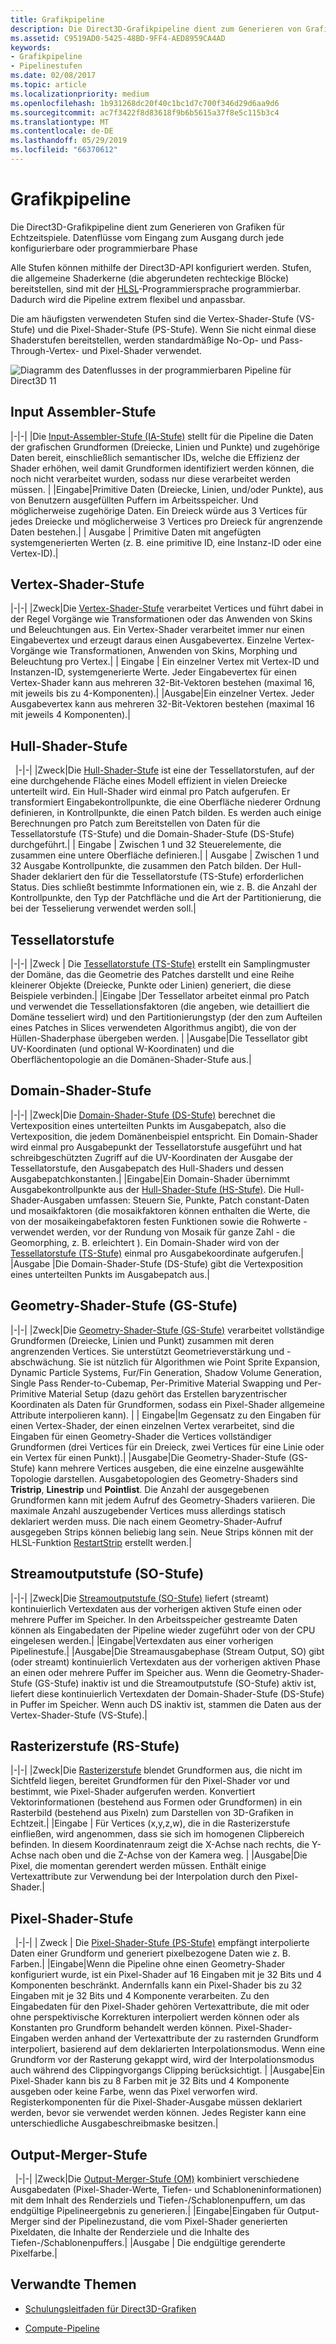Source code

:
 ```yaml
---
title: Grafikpipeline
description: Die Direct3D-Grafikpipeline dient zum Generieren von Grafiken für Echtzeitspiele. Datenflüsse vom Eingang zum Ausgang durch jede konfigurierbare oder programmierbare Phase
ms.assetid: C9519AD0-5425-48BD-9FF4-AED8959CA4AD
keywords:
- Grafikpipeline
- Pipelinestufen
ms.date: 02/08/2017
ms.topic: article
ms.localizationpriority: medium
ms.openlocfilehash: 1b931268dc20f40c1bc1d7c700f346d29d6aa9d6
ms.sourcegitcommit: ac7f3422f8d83618f9b6b5615a37f8e5c115b3c4
ms.translationtype: MT
ms.contentlocale: de-DE
ms.lasthandoff: 05/29/2019
ms.locfileid: "66370612"
---
```

# <a name="graphics-pipeline"></a>Grafikpipeline


Die Direct3D-Grafikpipeline dient zum Generieren von Grafiken für Echtzeitspiele. Datenflüsse vom Eingang zum Ausgang durch jede konfigurierbare oder programmierbare Phase

Alle Stufen können mithilfe der Direct3D-API konfiguriert werden. Stufen, die allgemeine Shaderkerne (die abgerundeten rechteckige Blöcke) bereitstellen, sind mit der [HLSL](https://docs.microsoft.com/windows/desktop/direct3dhlsl/dx-graphics-hlsl)-Programmiersprache programmierbar. Dadurch wird die Pipeline extrem flexibel und anpassbar.

Die am häufigsten verwendeten Stufen sind die Vertex-Shader-Stufe (VS-Stufe) und die Pixel-Shader-Stufe (PS-Stufe). Wenn Sie nicht einmal diese Shaderstufen bereitstellen, werden standardmäßige No-Op- und Pass-Through-Vertex- und Pixel-Shader verwendet.

![Diagramm des Datenflusses in der programmierbaren Pipeline für Direct3D 11](images/d3d11-pipeline-stages.jpg)

## <a name="input-assembler-stage"></a>Input Assembler-Stufe

|-|-| |Die [Input-Assembler-Stufe (IA-Stufe)](input-assembler-stage--ia-.md) stellt für die Pipeline die Daten der grafischen Grundformen (Dreiecke, Linien und Punkte) und zugehörige Daten bereit, einschließlich semantischer IDs, welche die Effizienz der Shader erhöhen, weil damit Grundformen identifiziert werden können, die noch nicht verarbeitet wurden, sodass nur diese verarbeitet werden müssen. | |Eingabe|Primitive Daten (Dreiecke, Linien, und/oder Punkte), aus von Benutzern ausgefüllten Puffern im Arbeitsspeicher. Und möglicherweise zugehörige Daten. Ein Dreieck würde aus 3 Vertices für jedes Dreiecke und möglicherweise 3 Vertices pro Dreieck für angrenzende Daten bestehen.| | Ausgabe | Primitive Daten mit angefügten systemgenerierten Werten (z. B. eine primitive ID, eine Instanz-ID oder eine Vertex-ID).|

## <a name="vertex-shader-stage"></a>Vertex-Shader-Stufe

|-|-| |Zweck|Die [Vertex-Shader-Stufe](vertex-shader-stage--vs-.md) verarbeitet Vertices und führt dabei in der Regel Vorgänge wie Transformationen oder das Anwenden von Skins und Beleuchtungen aus. Ein Vertex-Shader verarbeitet immer nur einen Eingabevertex und erzeugt daraus einen Ausgabevertex. Einzelne Vertex-Vorgänge wie Transformationen, Anwenden von Skins, Morphing und Beleuchtung pro Vertex.| | Eingabe | Ein einzelner Vertex mit Vertex-ID und Instanzen-ID, systemgenerierte Werte. Jeder Eingabevertex für einen Vertex-Shader kann aus mehreren 32-Bit-Vektoren bestehen (maximal 16, mit jeweils bis zu 4-Komponenten).| |Ausgabe|Ein einzelner Vertex. Jeder Ausgabevertex kann aus mehreren 32-Bit-Vektoren bestehen (maximal 16 mit jeweils 4 Komponenten).|
 
## <a name="hull-shader-stage"></a>Hull-Shader-Stufe
 
|-|-| |Zweck|Die [Hull-Shader-Stufe](hull-shader-stage--hs-.md) ist eine der Tessellatorstufen, auf der eine durchgehende Fläche eines Modell effizient in vielen Dreiecke unterteilt wird. Ein Hull-Shader wird einmal pro Patch aufgerufen. Er transformiert Eingabekontrollpunkte, die eine Oberfläche niederer Ordnung definieren, in Kontrollpunkte, die einen Patch bilden. Es werden auch einige Berechnungen pro Patch zum Bereitstellen von Daten für die Tessellatorstufe (TS-Stufe) und die Domain-Shader-Stufe (DS-Stufe) durchgeführt.| | Eingabe | Zwischen 1 und 32 Steuerelemente, die zusammen eine untere Oberfläche definieren.| | Ausgabe | Zwischen 1 und 32 Ausgabe Kontrollpunkte, die zusammen den Patch bilden. Der Hull-Shader deklariert den für die Tessellatorstufe (TS-Stufe) erforderlichen Status. Dies schließt bestimmte Informationen ein, wie z. B. die Anzahl der Kontrollpunkte, den Typ der Patchfläche und die Art der Partitionierung, die bei der Tesselierung verwendet werden soll.|

## <a name="tessellator-stage"></a>Tessellatorstufe

|-|-| |Zweck | Die [Tessellatorstufe (TS-Stufe)](tessellator-stage--ts-.md) erstellt ein Samplingmuster der Domäne, das die Geometrie des Patches darstellt und eine Reihe kleinerer Objekte (Dreiecke, Punkte oder Linien) generiert, die diese Beispiele verbinden.| |Eingabe |Der Tessellator arbeitet einmal pro Patch und verwendet die Tessellationsfaktoren (die angeben, wie detailliert die Domäne tesseliert wird) und den Partitionierungstyp (der den zum Aufteilen eines Patches in Slices verwendeten Algorithmus angibt), die von der Hüllen-Shaderphase übergeben werden. | |Ausgabe|Die Tessellator gibt UV-Koordinaten (und optional W-Koordinaten) und die Oberflächentopologie an die Domänen-Shader-Stufe aus.|

## <a name="domain-shader-stage"></a>Domain-Shader-Stufe

|-|-| |Zweck|Die [Domain-Shader-Stufe (DS-Stufe)](domain-shader-stage--ds-.md) berechnet die Vertexposition eines unterteilten Punkts im Ausgabepatch, also die Vertexposition, die jedem Domänenbeispiel entspricht. Ein Domain-Shader wird einmal pro Ausgabepunkt der Tessellatorstufe ausgeführt und hat schreibgeschützten Zugriff auf die UV-Koordinaten der Ausgabe der Tessellatorstufe, den Ausgabepatch des Hull-Shaders und dessen Ausgabepatchkonstanten.| |Eingabe|Ein Domain-Shader übernimmt Ausgabekontrollpunkte aus der [Hull-Shader-Stufe (HS-Stufe)](hull-shader-stage--hs-.md). Die Hull-Shader-Ausgaben umfassen: Steuern Sie, Punkte, Patch constant-Daten und mosaikfaktoren (die mosaikfaktoren können enthalten die Werte, die von der mosaikeingabefaktoren festen Funktionen sowie die Rohwerte - verwendet werden, vor der Rundung von Mosaik für ganze Zahl - die Geomorphing, z. B. erleichtert ). Ein Domain-Shader wird von der [Tessellatorstufe (TS-Stufe)](tessellator-stage--ts-.md) einmal pro Ausgabekoordinate aufgerufen.| |Ausgabe |Die Domain-Shader-Stufe (DS-Stufe) gibt die Vertexposition eines unterteilten Punkts im Ausgabepatch aus.|

## <a name="geometry-shader-stage"></a>Geometry-Shader-Stufe (GS-Stufe)

|-|-| |Zweck|Die [Geometry-Shader-Stufe (GS-Stufe)](geometry-shader-stage--gs-.md) verarbeitet vollständige Grundformen (Dreiecke, Linien und Punkt) zusammen mit deren angrenzenden Vertices. Sie unterstützt Geometrieverstärkung und -abschwächung. Sie ist nützlich für Algorithmen wie Point Sprite Expansion, Dynamic Particle Systems, Fur/Fin Generation, Shadow Volume Generation, Single Pass Render-to-Cubemap, Per-Primitive Material Swapping und Per-Primitive Material Setup (dazu gehört das Erstellen baryzentrischer Koordinaten als Daten für Grundformen, sodass ein Pixel-Shader allgemeine Attribute interpolieren kann). | | Eingabe|Im Gegensatz zu den Eingaben für einen Vertex-Shader, der einen einzelnen Vertex verarbeitet, sind die Eingaben für einen Geometry-Shader die Vertices vollständiger Grundformen (drei Vertices für ein Dreieck, zwei Vertices für eine Linie oder ein Vertex für einen Punkt).| |Ausgabe|Die Geometry-Shader-Stufe (GS-Stufe) kann mehrere Vertices ausgeben, die eine einzelne ausgewählte Topologie darstellen. Ausgabetopologien des Geometry-Shaders sind <strong>Tristrip</strong>, <strong>Linestrip</strong> und <strong>Pointlist</strong>. Die Anzahl der ausgegebenen Grundformen kann mit jedem Aufruf des Geometry-Shaders variieren. Die maximale Anzahl auszugebender Vertices muss allerdings statisch deklariert werden muss. Die nach einem Geometry-Shader-Aufruf ausgegeben Strips können beliebig lang sein. Neue Strips können mit der HLSL-Funktion [RestartStrip](https://docs.microsoft.com/windows/desktop/direct3dhlsl/dx-graphics-hlsl-so-restartstrip) erstellt werden.|

## <a name="stream-output-stage"></a>Streamoutputstufe (SO-Stufe)

|-|-| |Zweck|Die [Streamoutputstufe (SO-Stufe)](stream-output-stage--so-.md) liefert (streamt) kontinuierlich Vertexdaten aus der vorherigen aktiven Stufe einen oder mehrere Puffer im Speicher. In den Arbeitsspeicher gestreamte Daten können als Eingabedaten der Pipeline wieder zugeführt oder von der CPU eingelesen werden.| |Eingabe|Vertexdaten aus einer vorherigen Pipelinestufe.| |Ausgabe|Die Streamausgabephase (Stream Output, SO) gibt (oder streamt) kontinuierlich Vertexdaten aus der vorherigen aktiven Phase an einen oder mehrere Puffer im Speicher aus. Wenn die Geometry-Shader-Stufe (GS-Stufe) inaktiv ist und die Streamoutputstufe (SO-Stufe) aktiv ist, liefert diese kontinuierlich Vertexdaten der Domain-Shader-Stufe (DS-Stufe) in Puffer im Speicher. Wenn auch DS inaktiv ist, stammen die Daten aus der Vertex-Shader-Stufe (VS-Stufe).|

## <a name="rasterizer-stage"></a>Rasterizerstufe (RS-Stufe)

|-|-| |Zweck|Die [Rasterizerstufe](rasterizer-stage--rs-.md) blendet Grundformen aus, die nicht im Sichtfeld liegen, bereitet Grundformen für den Pixel-Shader vor und bestimmt, wie Pixel-Shader aufgerufen werden. Konvertiert Vektorinformationen (bestehend aus Formen oder Grundformen) in ein Rasterbild (bestehend aus Pixeln) zum Darstellen von 3D-Grafiken in Echtzeit.| |Eingabe | Für Vertices (x,y,z,w), die in die Rasterizerstufe einfließen, wird angenommen, dass sie sich im homogenen Clipbereich befinden. In diesem Koordinatenraum zeigt die X-Achse nach rechts, die Y-Achse nach oben und die Z-Achse von der Kamera weg. | |Ausgabe|Die Pixel, die momentan gerendert werden müssen. Enthält einige Vertexattribute zur Verwendung bei der Interpolation durch den Pixel-Shader.|

## <a name="pixel-shader-stage"></a>Pixel-Shader-Stufe
 
|-|-| | Zweck | Die [Pixel-Shader-Stufe (PS-Stufe)](pixel-shader-stage--ps-.md) empfängt interpolierte Daten einer Grundform und generiert pixelbezogene Daten wie z. B. Farben.| |Eingabe|Wenn die Pipeline ohne einen Geometry-Shader konfiguriert wurde, ist ein Pixel-Shader auf 16 Eingaben mit je 32 Bits und 4 Komponenten beschränkt. Andernfalls kann ein Pixel-Shader bis zu 32 Eingaben mit je 32 Bits und 4 Komponente verarbeiten. Zu den Eingabedaten für den Pixel-Shader gehören Vertexattribute, die mit oder ohne perspektivische Korrekturen interpoliert werden können oder als Konstanten pro Grundform behandelt werden können. Pixel-Shader-Eingaben werden anhand der Vertexattribute der zu rasternden Grundform interpoliert, basierend auf dem deklarierten Interpolationsmodus. Wenn eine Grundform vor der Rasterung gekappt wird, wird der Interpolationsmodus auch während des Clippingvorgangs Clipping berücksichtigt. | |Ausgabe|Ein Pixel-Shader kann bis zu 8 Farben mit je 32 Bits und 4 Komponente ausgeben oder keine Farbe, wenn das Pixel verworfen wird. Registerkomponenten für die Pixel-Shader-Ausgabe müssen deklariert werden, bevor sie verwendet werden können. Jedes Register kann eine unterschiedliche Ausgabeschreibmaske besitzen.|

## <a name="output-merger-stage"></a>Output-Merger-Stufe
 
|-|-| |Zweck|Die [Output-Merger-Stufe (OM)](output-merger-stage--om-.md) kombiniert verschiedene Ausgabedaten (Pixel-Shader-Werte, Tiefen- und Schabloneninformationen) mit dem Inhalt des Renderziels und Tiefen-/Schablonenpuffern, um das endgültige Pipelineergebnis zu generieren.| |Eingabe|Eingaben für Output-Merger sind der Pipelinezustand, die vom Pixel-Shader generierten Pixeldaten, die Inhalte der Renderziele und die Inhalte des Tiefen-/Schablonenpuffers.| |Ausgabe | Die endgültige gerenderte Pixelfarbe.|

## <a name="related-topics"></a>Verwandte Themen

- [Schulungsleitfaden für Direct3D-Grafiken](index.md)

- [Compute-Pipeline](compute-pipeline.md)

**Task details:** Every line above that includes the word "merger" should be listed.

**Output of the exercise:**
## <a name="output-merger-stage"></a>Output-Merger-Stufe
|-|-| |Zweck|Die [Output-Merger-Stufe (OM)](output-merger-stage--om-.md) kombiniert verschiedene Ausgabedaten (Pixel-Shader-Werte, Tiefen- und Schabloneninformationen) mit dem Inhalt des Renderziels und Tiefen-/Schablonenpuffern, um das endgültige Pipelineergebnis zu generieren.| |Eingabe|Eingaben für Output-Merger sind der Pipelinezustand, die vom Pixel-Shader generierten Pixeldaten, die Inhalte der Renderziele und die Inhalte des Tiefen-/Schablonenpuffers.| |Ausgabe | Die endgültige gerenderte Pixelfarbe.|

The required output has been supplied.